Brother Djoro's brow furrows. Karthus doesn't see, but knows he does anyway. "If you're eager for prayer, we may enter the chamber to witness. They'll swear us in once they are done."

Karthus finally turns his hand and brings the staff to stand. Brother Djoro watches, and he watches warily - Karthus sways the staff forward and back, rolling its heel against the wood floor. There's a short smile on his lips, absent from Brother Djoro's presence.


"As you kneel," Father Anton speaks, with his voice that rolls like thunder on a day marked with rain, "I will ask you to speak of the words written within the Book of Verse. Repeat the Oath of Service as you are blessed, boys."

Both Karthus and Brother Djoro kneel in a chamber of men in black robes, before the beautiful glass of the Arrow's Dance. Evening sun peers into the blue and indigo of the painted glass, casting the gentle shadow of the Lamb's mask upon those in thought and prayer. Before the boys lay their books, spread to the first page of the service chapters.

Karthus' mind drifts among the plane beyond any man made wall or country border, where the Hunt is everlasting and the Kindred lay to rest the souls taken. He breathes air that does not exist so he may find a name for his long-sought desire, thoughts walking through grass that parts for the body to pass. Will they see him among the grass and understand his devotion? Perhaps they will.

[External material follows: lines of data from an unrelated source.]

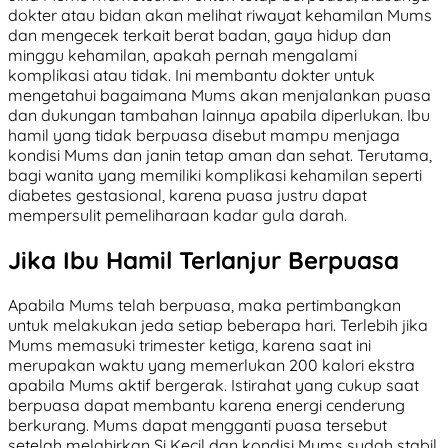
dokter atau bidan akan melihat riwayat kehamilan Mums
dan mengecek terkait berat badan, gaya hidup dan
minggu kehamilan, apakah pernah mengalami
komplikasi atau tidak. Ini membantu dokter untuk
mengetahui bagaimana Mums akan menjalankan puasa
dan dukungan tambahan lainnya apabila diperlukan. Ibu
hamil yang tidak berpuasa disebut mampu menjaga
kondisi Mums dan janin tetap aman dan sehat. Terutama,
bagi wanita yang memiliki komplikasi kehamilan seperti
diabetes gestasional, karena puasa justru dapat
mempersulit pemeliharaan kadar gula darah.
Jika Ibu Hamil Terlanjur Berpuasa
Apabila Mums telah berpuasa, maka pertimbangkan
untuk melakukan jeda setiap beberapa hari. Terlebih jika
Mums memasuki trimester ketiga, karena saat ini
merupakan waktu yang memerlukan 200 kalori ekstra
apabila Mums aktif bergerak. Istirahat yang cukup saat
berpuasa dapat membantu karena energi cenderung
berkurang. Mums dapat mengganti puasa tersebut
setelah melahirkan Si Kecil dan kondisi Mums sudah stabil.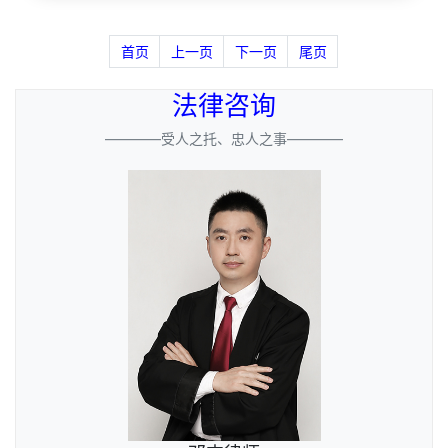
首页
上一页
下一页
尾页
法律咨询
————受人之托、忠人之事————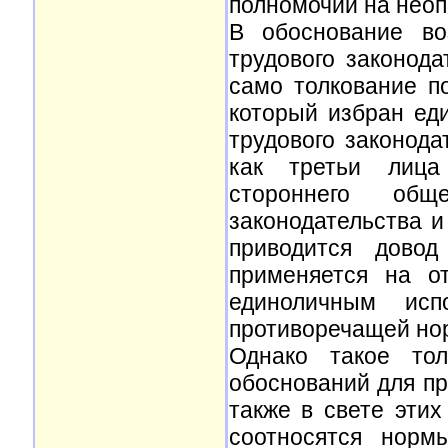
полномочий на неоп
В обоснование во
трудового законода
само толкование п
который избран ед
трудового законода
как третьи лица
стороннего общ
законодательства и
приводится довод
применяется на о
единоличным ис
противоречащей нор
Однако такое тол
обоснований для пр
также в свете этих
соотносятся норм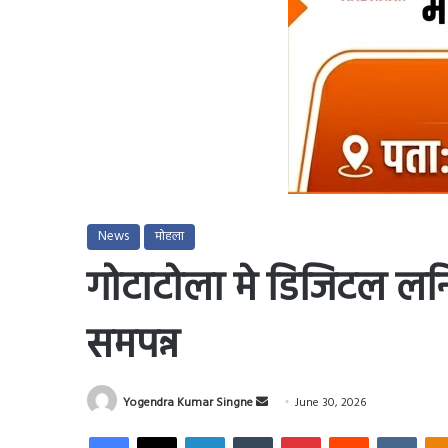
News
मोहला
गोटाटोला मे डिजिटल लर्नि
समपन्न
Send
Yogendra Kumar Singne
June 30, 2026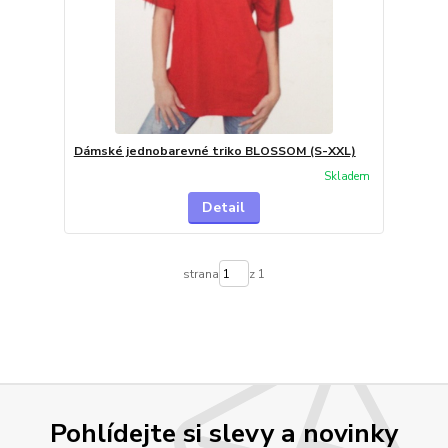
Dámské jednobarevné triko BLOSSOM (S-XXL)
Skladem
Detail
strana
z 1
Pohlídejte si slevy a novinky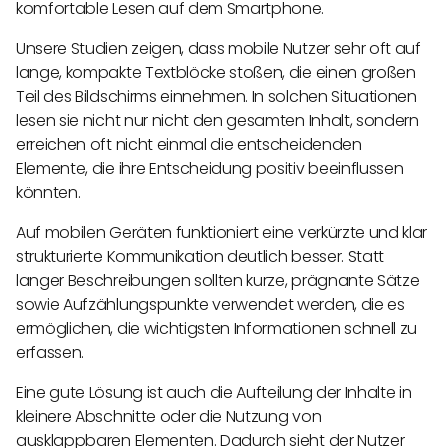
komfortable Lesen auf dem Smartphone.
Unsere Studien zeigen, dass mobile Nutzer sehr oft auf
lange, kompakte Textblöcke stoßen, die einen großen
Teil des Bildschirms einnehmen. In solchen Situationen
lesen sie nicht nur nicht den gesamten Inhalt, sondern
erreichen oft nicht einmal die entscheidenden
Elemente, die ihre Entscheidung positiv beeinflussen
könnten.
Auf mobilen Geräten funktioniert eine verkürzte und klar
strukturierte Kommunikation deutlich besser. Statt
langer Beschreibungen sollten kurze, prägnante Sätze
sowie Aufzählungspunkte verwendet werden, die es
ermöglichen, die wichtigsten Informationen schnell zu
erfassen.
Eine gute Lösung ist auch die Aufteilung der Inhalte in
kleinere Abschnitte oder die Nutzung von
ausklappbaren Elementen. Dadurch sieht der Nutzer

Devotion does not spare one of the Hunt. But that is the purpose of such love; a devotion declared in spite. And should the Kindred be enraged by such unnecessary love, they would tell man of its blindness through a dying prayer on a dead man's tongue, his body ripped in half by hungry teeth and arrowheads used as blades.

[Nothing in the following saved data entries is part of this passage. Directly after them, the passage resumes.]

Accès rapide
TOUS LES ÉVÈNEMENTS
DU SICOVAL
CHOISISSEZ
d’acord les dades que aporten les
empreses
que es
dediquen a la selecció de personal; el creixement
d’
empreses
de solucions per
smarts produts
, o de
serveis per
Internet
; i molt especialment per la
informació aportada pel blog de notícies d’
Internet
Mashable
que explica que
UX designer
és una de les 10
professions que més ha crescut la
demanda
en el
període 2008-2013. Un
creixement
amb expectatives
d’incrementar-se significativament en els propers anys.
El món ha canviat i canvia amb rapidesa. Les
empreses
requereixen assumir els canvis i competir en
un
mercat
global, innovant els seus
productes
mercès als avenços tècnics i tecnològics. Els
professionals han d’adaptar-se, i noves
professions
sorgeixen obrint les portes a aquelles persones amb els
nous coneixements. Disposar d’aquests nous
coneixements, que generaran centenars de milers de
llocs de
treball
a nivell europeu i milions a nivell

But that is no such punishment.

Karthus' body speaks the verse:

In devotion we shall observe the balance of life, and cherish that which we are given. It is a gift of Your that we possess, and Your arrow may claim It as you so choose. Your punishment of teeth is not one to fear, but one to reflect upon and understand. We offer ourselves as servicemen, so that You may know of us when the Hunt does come. We will bless the bodies You take for the Hunt and cherish Them, as we cherish Your judgement.

To utter the Oath by the Father's feet is to swear service to the Kindred eternal - opening one's mind to the understanding of death and unveil purpose in one's existence. Upon his head, Karthus can feel a hand press down on his thin hair, Father Anton casting an open palm in the shape of the Mark above him. He mutters his response, and Karthus can not - and does not want to - hear the words spoken by him. He knows what the ceremony of service proceeds as.

There is only his thoughts, and how his body, which is less of a body than most men, does not drift with them. It does not matter, when he reaches for the name of life and death in the mist, a thick grey that spills from between the Masks of the Lamb and Wolf. The name and purpose, the existence between..

Karthus does not return to mass until it is well through the ceremony, standing by Brother Djoro in newly draped black cowls over their white robes. The staff rattles with its iron rings when his body stands it even to its side, and it awakens him to the presence of his company.

There is truth to his devotion, but he wonders if the taste of the oath on his tongue will last. The Masks watch the service above, and Karthus thinks about the dead body of Elesia hanging from the tallymen's cart.